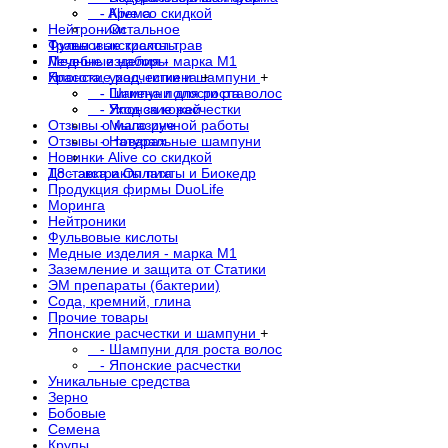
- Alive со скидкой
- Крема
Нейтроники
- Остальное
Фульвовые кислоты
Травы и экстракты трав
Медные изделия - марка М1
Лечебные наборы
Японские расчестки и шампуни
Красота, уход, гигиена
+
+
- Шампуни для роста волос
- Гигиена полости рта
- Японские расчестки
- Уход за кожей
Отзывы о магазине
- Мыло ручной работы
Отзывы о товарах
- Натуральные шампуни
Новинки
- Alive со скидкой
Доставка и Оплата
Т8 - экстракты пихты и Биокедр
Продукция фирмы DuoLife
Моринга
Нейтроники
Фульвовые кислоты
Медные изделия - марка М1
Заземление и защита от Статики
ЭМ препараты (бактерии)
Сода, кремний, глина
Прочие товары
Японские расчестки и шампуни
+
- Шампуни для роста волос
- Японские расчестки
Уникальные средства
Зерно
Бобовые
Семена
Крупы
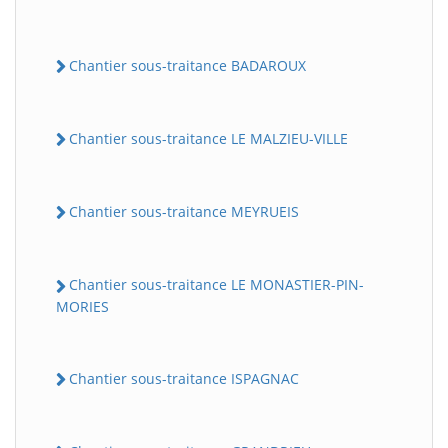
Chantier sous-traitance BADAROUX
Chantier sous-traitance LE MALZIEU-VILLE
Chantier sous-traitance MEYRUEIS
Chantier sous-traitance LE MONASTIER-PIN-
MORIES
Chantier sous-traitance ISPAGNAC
_ _ _ _ _
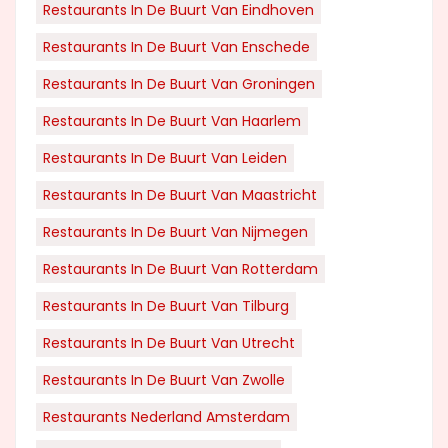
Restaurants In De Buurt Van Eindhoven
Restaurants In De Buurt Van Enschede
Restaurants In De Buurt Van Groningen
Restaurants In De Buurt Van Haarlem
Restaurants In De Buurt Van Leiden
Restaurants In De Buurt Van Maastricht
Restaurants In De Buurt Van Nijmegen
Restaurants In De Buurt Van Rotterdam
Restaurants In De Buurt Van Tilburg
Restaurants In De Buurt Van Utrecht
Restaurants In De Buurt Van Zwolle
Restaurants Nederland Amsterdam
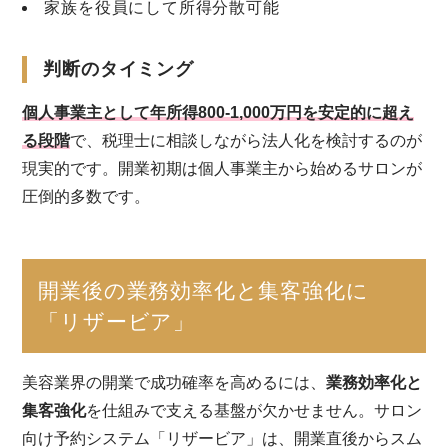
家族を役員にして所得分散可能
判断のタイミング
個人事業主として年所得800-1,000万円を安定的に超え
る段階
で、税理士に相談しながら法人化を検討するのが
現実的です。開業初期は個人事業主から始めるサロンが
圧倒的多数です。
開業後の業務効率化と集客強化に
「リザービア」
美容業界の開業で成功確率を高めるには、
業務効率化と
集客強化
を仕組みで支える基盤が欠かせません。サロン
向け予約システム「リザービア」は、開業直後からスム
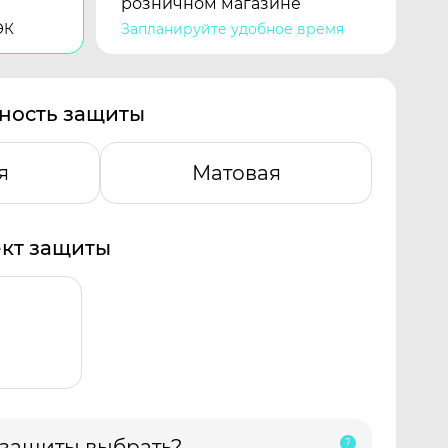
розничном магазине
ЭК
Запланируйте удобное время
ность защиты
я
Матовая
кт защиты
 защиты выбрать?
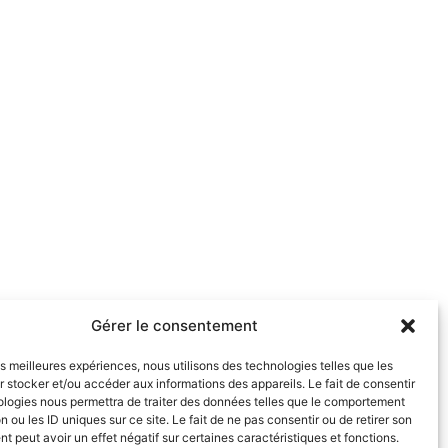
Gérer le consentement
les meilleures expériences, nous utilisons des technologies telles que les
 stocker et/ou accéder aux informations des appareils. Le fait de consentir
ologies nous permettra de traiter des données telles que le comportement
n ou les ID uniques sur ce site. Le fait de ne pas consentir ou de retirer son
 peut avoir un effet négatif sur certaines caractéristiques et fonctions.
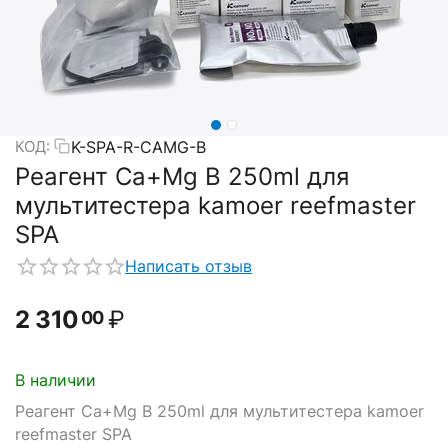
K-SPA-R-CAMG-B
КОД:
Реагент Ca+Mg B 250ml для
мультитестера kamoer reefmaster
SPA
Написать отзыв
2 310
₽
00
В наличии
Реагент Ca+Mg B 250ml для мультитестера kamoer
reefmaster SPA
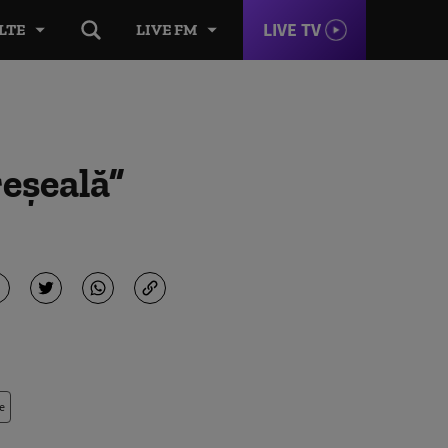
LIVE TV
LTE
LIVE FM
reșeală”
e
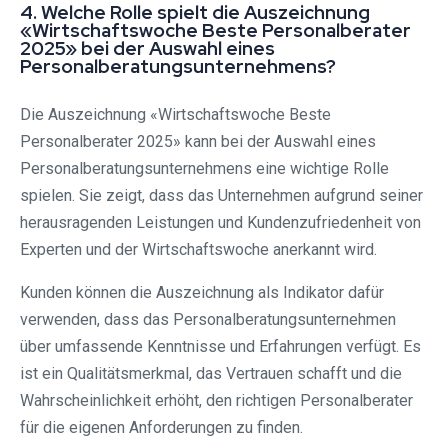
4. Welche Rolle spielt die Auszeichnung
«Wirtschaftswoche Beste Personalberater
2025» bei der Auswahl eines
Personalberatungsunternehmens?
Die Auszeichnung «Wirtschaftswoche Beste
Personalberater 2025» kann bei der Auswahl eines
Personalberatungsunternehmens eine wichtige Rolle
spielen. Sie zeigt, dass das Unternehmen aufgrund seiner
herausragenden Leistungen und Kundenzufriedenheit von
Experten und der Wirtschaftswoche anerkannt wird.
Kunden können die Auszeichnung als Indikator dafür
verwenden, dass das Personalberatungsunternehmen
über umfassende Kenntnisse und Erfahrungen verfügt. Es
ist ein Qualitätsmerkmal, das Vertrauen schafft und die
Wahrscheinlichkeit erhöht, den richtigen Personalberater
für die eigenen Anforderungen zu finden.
_ _ _ _ _
PROBLEM TO SOLVE:
Which lines in the rows above contain the word "Rolle"? Pull out each of those lines in full, matching case exactly.

OUTPUT BELOW:
4. Welche Rolle spielt die Auszeichnung
Personalberatungsunternehmens eine wichtige Rolle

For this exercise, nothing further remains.